Bir gün, dört çocuğumun da derilerinin rengi ile değil de kişilikleri ile yargılanacağı bir ülkede yaşayacaklarına dair bir hayalim var.
◼ Bu eylemlerin sonucunda, "Yurttaş Hakları Kanunu" (Civil Rights Act of 1964) ve "Oy Hakkı Kanunu" (Voting Rights Act of 1965), Amerikan Anayasası'na girdi. Martin Luther King'in şiddet içermeyen tutumu ve insan haklarına yönelik çabaları, 1964 yılında Nobel Barış Ödülü'nü kazanmasını sağladı, aynı zamanda ırksal ön yargıları kırmada büyük başarı elde etti.
◼ Martin Luther King'in eşitlik, adalet ve insan hakları mücadelesi ABD'deki ırkçıları aşırı şekilde rahatsız etmişti. Yıllarca köle olarak kullandıkları siyahilerin, kendilerinin sahip olduğu haklara (!) kavuşacağı fikrini hiçbir şekilde kabul edemediler. Kapitalizm karşıtı söylemleri olan King, medya patronlarının da hedefindeydi. Gazeteler, her gün King aleyhinde yazılar yayınlayarak özellikle güneyli ırkçıları ateşliyorlardı.
◼ Siyahi sağlık çalışanlarının yaşadığı zorluklara ve ırkçılığa karşı destek olmak amacıyla Mason Temple'da "Mountaintop'a Gittim" adlı konuşma için Memphis'e gittiğinde bunun son konuşması olacağını bilmiyordu. 4 Nisan 1968'de kaldığı otel olan Lorraine Otel'in balkonunda uğradığı silahli suikast sonucu öldürüldü. Martin Luther King'in ölümü ABD'de adeta şok etkisi yarattı ve ülkede ulusal yas ilan edildi.

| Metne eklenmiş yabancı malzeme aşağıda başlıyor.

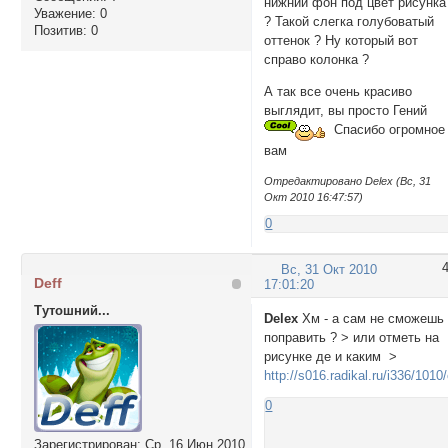
нижний фон под цвет рисунка
Уважение:
0
? Такой слегка голубоватый
Позитив:
0
оттенок ? Ну который вот
справо колонка ?
А так все очень красиво
выглядит, вы просто Гений
Спасибо огромное
вам
Отредактировано Delex (Вс, 31
Окт 2010 16:47:57)
0
Вс, 31 Окт 2010
Deff
17:01:20
Тутошний...
Delex
Хм - а сам не сможешь
поправить ? > или отметь на
рисунке де и каким >
http://s016.radikal.ru/i336/101
0
Зарегистрирован
: Ср, 16 Июн 2010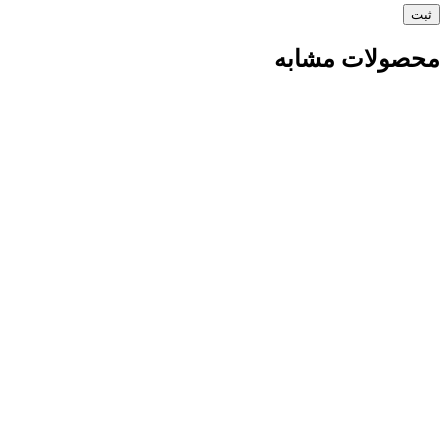
محصولات مشابه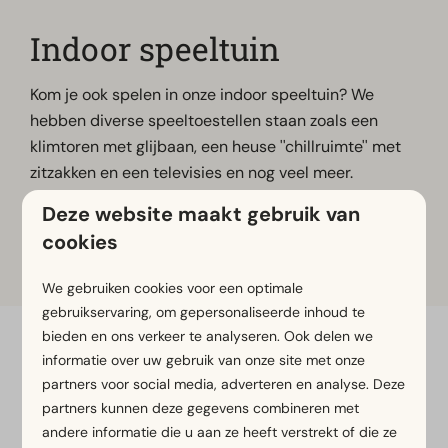
Indoor speeltuin
Kom je ook spelen in onze indoor speeltuin? We
hebben diverse speeltoestellen staan zoals een
klimtoren met glijbaan, een heuse ''chillruimte'' met
zitzakken en een televisies en nog veel meer.
Deze website maakt gebruik van
Bekijk hier de
openingstijden
.
cookies
We gebruiken cookies voor een optimale
gebruikservaring, om gepersonaliseerde inhoud te
bieden en ons verkeer te analyseren. Ook delen we
Veilig betalen
informatie over uw gebruik van onze site met onze
partners voor social media, adverteren en analyse. Deze
partners kunnen deze gegevens combineren met
andere informatie die u aan ze heeft verstrekt of die ze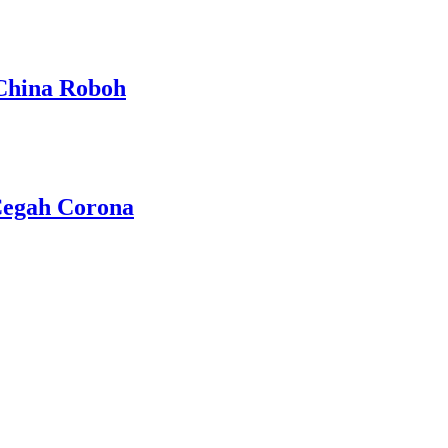
 China Roboh
Cegah Corona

Cenaze merasimine 350 binden fazla seveni katıldı.
◼ ABD'nin kuruluşundan 1950'li yıllara kadar yoğun şekilde süren ırkçılık ve ayrımcılık had safhadaydı. Martin Luther King'e kadar, siyahilere hayatta kalmalarını sağlayacak kadar az hak verildiğini söylemek yanlış olmayacaktır. İstedikleri okulda okuyamamak, otobüslerde beyazlara yer vermek zorunda kalmak, şahit olarak kabul edilememek, restoranlara girememek gibi daha pek çok şekilde dışlanmışlardı.
◼ Martin Luther King vakfı olan King Center'a göre, Martin Luther King döneminde insan hakları ve eşitlik konusundaki ilerleme, ABD'de 350 yılda gerçekleşemeyen bir başarıya imza atarak, kısa bir zaman diliminde daha büyük bir gelişme kaydetmiştir.